Dass das Mittelmeer dabei eine zentrale Rolle spielt, liegt auf der Hand. Zunächst rückte es aus dem Zentrum der Welt, als Kolumbus im 15. Jahrhundert nach Amerika segelte. Dann wurde es zum Transitraum, als 1869 der Suezkanal öffnete. Heute ist er in Gestalt von Nicolas Sarkozys Mittelmeer-Union wieder ein heiß debattiertes Thema. Auch dieser Kulturraum, als den der Historiker Fernand Braudel das „Mare nostrum“ in seinem bis heute folgenreichen Werk entwarf, muss sich stets aufs Neue bestimmen: als Raum der Integration oder Ausgrenzung.

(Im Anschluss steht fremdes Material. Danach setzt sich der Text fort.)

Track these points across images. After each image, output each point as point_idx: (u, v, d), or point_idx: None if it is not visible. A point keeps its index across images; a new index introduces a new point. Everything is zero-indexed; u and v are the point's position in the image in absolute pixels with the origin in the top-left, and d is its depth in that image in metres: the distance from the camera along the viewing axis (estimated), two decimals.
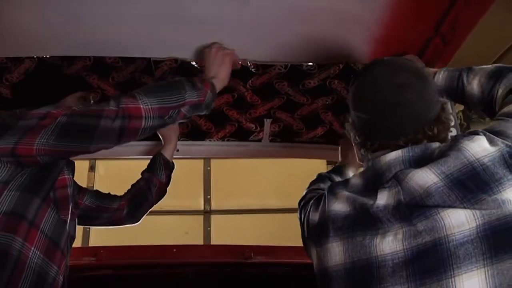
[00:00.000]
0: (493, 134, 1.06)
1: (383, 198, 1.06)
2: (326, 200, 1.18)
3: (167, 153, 1.95)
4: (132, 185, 1.93)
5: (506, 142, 1.02)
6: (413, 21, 1.49)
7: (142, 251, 2.20)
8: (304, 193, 1.53)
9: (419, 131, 1.13)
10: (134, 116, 1.27)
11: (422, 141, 1.12)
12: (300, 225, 1.32)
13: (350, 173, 1.81)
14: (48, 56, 1.63)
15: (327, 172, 1.82)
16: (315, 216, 1.21)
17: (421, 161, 1.07)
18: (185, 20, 1.48)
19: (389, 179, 1.08)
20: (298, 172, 5.24)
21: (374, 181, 1.12)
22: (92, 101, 1.71)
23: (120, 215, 1.83)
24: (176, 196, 5.44)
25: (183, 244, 2.13)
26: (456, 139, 1.07)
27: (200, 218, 5.60)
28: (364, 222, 1.07)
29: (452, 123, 1.64)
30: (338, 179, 1.78)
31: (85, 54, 1.65)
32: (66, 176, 1.34)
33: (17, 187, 1.20)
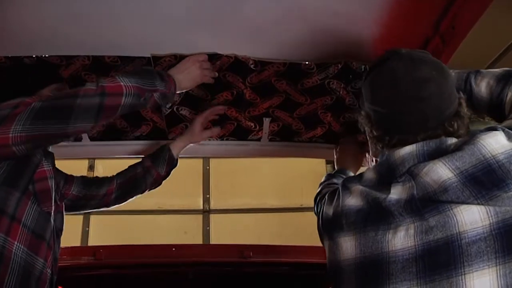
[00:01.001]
0: (510, 129, 1.04)
1: (396, 193, 1.05)
2: (340, 194, 1.17)
3: (175, 149, 1.93)
4: (129, 168, 1.89)
5: None
6: (412, 20, 1.49)
7: (141, 250, 2.20)
8: (319, 189, 1.54)
9: (439, 127, 1.11)
10: (114, 93, 1.29)
11: (441, 136, 1.10)
12: (317, 219, 1.31)
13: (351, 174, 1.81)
14: (47, 55, 1.63)
15: (335, 172, 1.82)
16: (329, 210, 1.20)
17: (435, 155, 1.05)
18: (185, 19, 1.48)
19: (402, 174, 1.07)
20: (297, 171, 5.27)
21: (387, 175, 1.10)
22: None
23: (108, 200, 1.81)
24: (175, 196, 5.46)
25: (182, 243, 2.13)
26: (472, 134, 1.05)
27: (199, 217, 5.61)
28: (377, 216, 1.06)
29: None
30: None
31: (84, 54, 1.64)
32: (45, 168, 1.33)
33: None
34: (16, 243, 1.19)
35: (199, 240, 5.45)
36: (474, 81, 1.29)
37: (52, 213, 1.34)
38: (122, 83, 1.31)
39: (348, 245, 1.10)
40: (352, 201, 1.13)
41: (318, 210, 1.31)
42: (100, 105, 1.26)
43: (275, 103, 1.94)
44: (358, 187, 1.14)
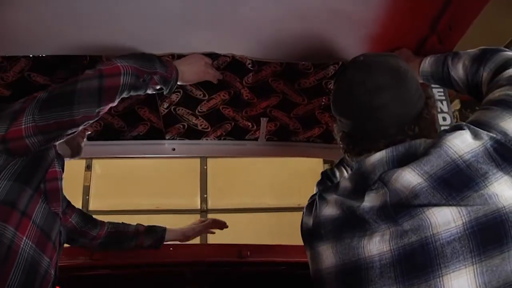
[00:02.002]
0: (478, 126, 1.03)
1: (369, 200, 1.05)
2: (317, 204, 1.18)
3: (169, 235, 2.05)
4: (122, 223, 1.98)
5: (491, 134, 1.00)
6: (409, 20, 1.49)
7: (139, 250, 2.19)
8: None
9: (399, 132, 1.11)
10: (112, 74, 1.31)
11: (404, 141, 1.10)
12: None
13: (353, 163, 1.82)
14: (44, 55, 1.63)
15: (334, 166, 1.83)
16: (309, 220, 1.21)
17: (405, 160, 1.05)
18: (182, 18, 1.47)
19: (375, 181, 1.07)
20: (294, 171, 5.27)
21: (361, 183, 1.10)
22: None
23: (94, 244, 1.87)
24: (173, 195, 5.46)
25: (180, 243, 2.13)
26: (439, 136, 1.05)
27: (197, 217, 5.60)
28: (352, 224, 1.06)
29: (448, 122, 1.65)
30: (342, 172, 1.81)
31: (81, 53, 1.64)
32: (56, 169, 1.35)
33: (8, 177, 1.22)
34: (24, 238, 1.20)
35: (196, 240, 5.44)
36: (451, 63, 1.29)
37: (60, 214, 1.35)
38: (119, 64, 1.33)
39: (327, 254, 1.10)
40: (329, 210, 1.13)
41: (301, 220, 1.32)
42: (100, 87, 1.29)
43: (272, 103, 1.95)
44: (333, 197, 1.15)
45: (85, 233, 1.81)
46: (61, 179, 1.38)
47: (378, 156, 1.09)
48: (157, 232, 2.01)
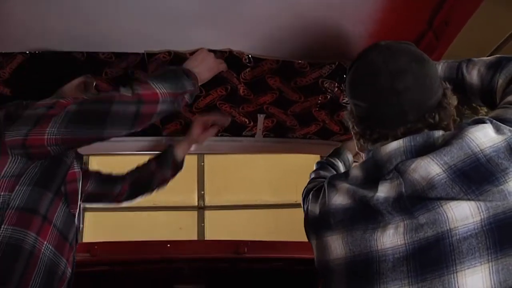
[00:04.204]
0: (500, 121, 1.01)
1: (384, 190, 1.02)
2: (326, 192, 1.15)
3: (179, 153, 1.95)
4: (137, 169, 1.92)
5: None
6: (405, 16, 1.49)
7: (136, 246, 2.20)
8: (307, 183, 1.50)
9: (420, 119, 1.08)
10: (150, 101, 1.29)
11: (423, 130, 1.07)
12: (304, 215, 1.28)
13: (349, 155, 1.80)
14: (40, 52, 1.62)
15: (327, 157, 1.82)
16: (315, 208, 1.17)
17: (423, 151, 1.02)
18: (179, 15, 1.47)
19: (390, 171, 1.04)
20: (292, 167, 5.27)
21: (374, 172, 1.07)
22: (94, 84, 1.63)
23: (120, 199, 1.84)
24: (170, 192, 5.42)
25: (177, 239, 2.13)
26: (460, 127, 1.03)
27: (194, 213, 5.61)
28: (365, 215, 1.04)
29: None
30: (338, 163, 1.79)
31: (78, 50, 1.64)
32: (76, 170, 1.34)
33: (29, 182, 1.21)
34: (45, 243, 1.20)
35: (193, 237, 5.45)
36: (465, 70, 1.27)
37: (76, 215, 1.35)
38: (157, 91, 1.30)
39: (336, 245, 1.07)
40: (339, 199, 1.10)
41: (304, 208, 1.29)
42: (136, 113, 1.26)
43: (269, 99, 1.95)
44: (344, 185, 1.11)
45: (106, 194, 1.78)
46: (80, 179, 1.37)
47: (395, 145, 1.06)
48: (168, 159, 1.93)
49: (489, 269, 0.90)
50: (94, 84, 1.57)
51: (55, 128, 1.21)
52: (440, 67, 1.33)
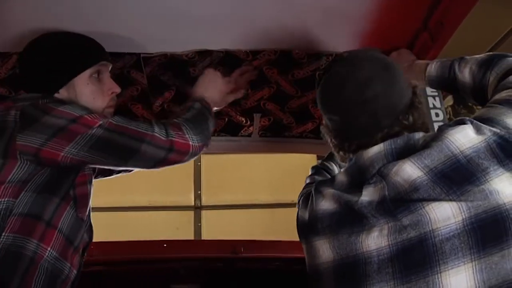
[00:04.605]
0: (481, 121, 1.02)
1: (367, 194, 1.04)
2: (314, 198, 1.16)
3: None
4: None
5: (494, 129, 0.99)
6: (400, 16, 1.50)
7: (133, 246, 2.19)
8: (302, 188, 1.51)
9: (394, 123, 1.09)
10: (182, 152, 1.27)
11: (401, 132, 1.09)
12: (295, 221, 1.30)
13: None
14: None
15: (322, 161, 1.83)
16: (304, 214, 1.19)
17: (404, 153, 1.03)
18: (176, 16, 1.47)
19: (373, 175, 1.05)
20: (288, 167, 5.28)
21: (358, 177, 1.09)
22: (110, 68, 1.49)
23: (112, 172, 1.75)
24: (167, 192, 5.46)
25: (174, 239, 2.13)
26: (440, 129, 1.04)
27: (191, 213, 5.61)
28: (350, 219, 1.05)
29: (441, 118, 1.66)
30: (333, 166, 1.80)
31: None
32: (86, 172, 1.29)
33: (35, 188, 1.16)
34: (49, 249, 1.16)
35: (190, 236, 5.45)
36: (458, 68, 1.28)
37: (85, 219, 1.30)
38: (190, 142, 1.28)
39: (324, 249, 1.09)
40: (326, 204, 1.12)
41: (296, 213, 1.30)
42: (163, 158, 1.24)
43: (266, 94, 1.94)
44: (330, 191, 1.13)
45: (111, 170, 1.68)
46: (91, 181, 1.32)
47: (376, 149, 1.07)
48: None
49: (473, 269, 0.91)
50: (110, 67, 1.49)
51: (75, 149, 1.17)
52: (433, 67, 1.34)
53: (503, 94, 1.10)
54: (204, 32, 1.57)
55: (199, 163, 5.60)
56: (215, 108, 1.54)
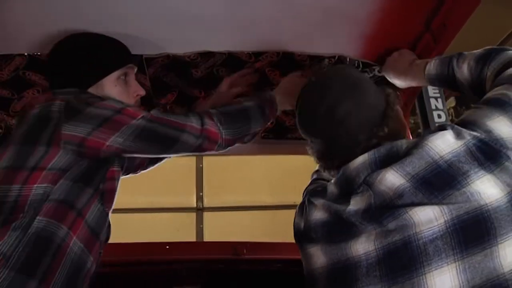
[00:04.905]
0: (463, 125, 1.04)
1: (355, 204, 1.07)
2: (307, 209, 1.21)
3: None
4: None
5: (474, 133, 1.01)
6: (403, 18, 1.50)
7: (135, 248, 2.19)
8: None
9: (371, 136, 1.14)
10: (212, 140, 1.33)
11: (380, 144, 1.12)
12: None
13: None
14: (39, 54, 1.62)
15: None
16: (300, 222, 1.24)
17: (388, 161, 1.06)
18: (178, 18, 1.47)
19: (359, 185, 1.09)
20: (290, 168, 5.27)
21: (346, 187, 1.12)
22: (135, 71, 1.53)
23: (140, 168, 1.82)
24: (169, 193, 5.46)
25: (176, 241, 2.12)
26: (422, 136, 1.07)
27: (193, 215, 5.61)
28: (340, 227, 1.09)
29: (443, 119, 1.65)
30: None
31: None
32: (115, 169, 1.33)
33: (73, 177, 1.20)
34: (75, 238, 1.19)
35: (192, 238, 5.45)
36: (456, 64, 1.29)
37: (109, 215, 1.35)
38: (220, 134, 1.35)
39: (317, 254, 1.13)
40: (318, 214, 1.16)
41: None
42: (199, 146, 1.31)
43: None
44: (321, 201, 1.17)
45: (127, 168, 1.70)
46: (119, 178, 1.37)
47: (360, 159, 1.11)
48: None
49: (456, 269, 0.92)
50: (136, 70, 1.53)
51: (122, 139, 1.22)
52: (432, 64, 1.35)
53: (493, 92, 1.11)
54: (207, 33, 1.57)
55: (201, 165, 5.60)
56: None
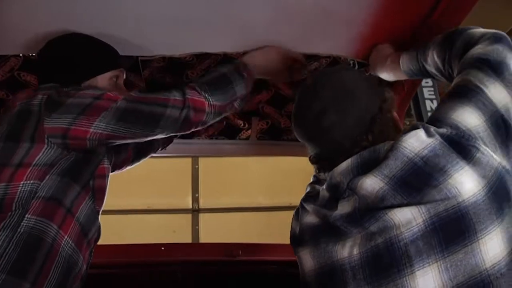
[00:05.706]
0: (431, 123, 1.05)
1: (341, 208, 1.08)
2: (300, 213, 1.24)
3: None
4: None
5: (441, 130, 1.02)
6: (400, 17, 1.50)
7: (130, 250, 2.19)
8: None
9: (354, 145, 1.14)
10: (198, 109, 1.30)
11: (364, 149, 1.12)
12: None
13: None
14: (34, 55, 1.62)
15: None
16: (296, 226, 1.25)
17: (369, 165, 1.07)
18: (173, 19, 1.47)
19: (344, 190, 1.09)
20: (286, 170, 5.27)
21: (334, 193, 1.13)
22: (124, 77, 1.54)
23: (126, 164, 1.79)
24: (164, 195, 5.44)
25: (171, 242, 2.12)
26: (396, 139, 1.07)
27: (188, 216, 5.59)
28: (327, 231, 1.11)
29: None
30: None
31: None
32: (105, 166, 1.32)
33: (59, 172, 1.19)
34: (66, 237, 1.17)
35: (188, 239, 5.43)
36: (422, 58, 1.30)
37: (99, 213, 1.34)
38: (205, 101, 1.32)
39: (307, 258, 1.15)
40: (309, 219, 1.18)
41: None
42: (185, 118, 1.28)
43: (264, 98, 1.94)
44: (312, 206, 1.19)
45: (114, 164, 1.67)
46: (108, 176, 1.35)
47: (344, 165, 1.12)
48: None
49: (438, 268, 0.93)
50: (124, 77, 1.54)
51: (104, 123, 1.20)
52: (404, 61, 1.37)
53: (457, 80, 1.11)
54: (202, 35, 1.57)
55: (197, 166, 5.59)
56: (265, 78, 1.58)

Literatur, so scheint es, weiß das schon länger als die Politik. Und da es eine politische Verfassung Europas vorerst nicht gibt, soll es zumindest eine poetische geben. Eine Verfassung in Versen also wurde von 50 Dichtern erdacht und zum Festivalauftakt erstmals präsentiert (Tsp. vom 4. 6.). Dass sich der Flüchtling in diesem Verfassungswerk als zentrale Figur herausschält, kann kaum verwundern. An der Wahrnehmung des Exils als einem permanenten Zustand führt kein Weg vorbei – weder für Migranten noch für vermeintlich Sesshafte. Ithaka, so die Übersetzerin und Maghreb-Spezialistin Regina Keil-Sagawe, gibt es nicht mehr.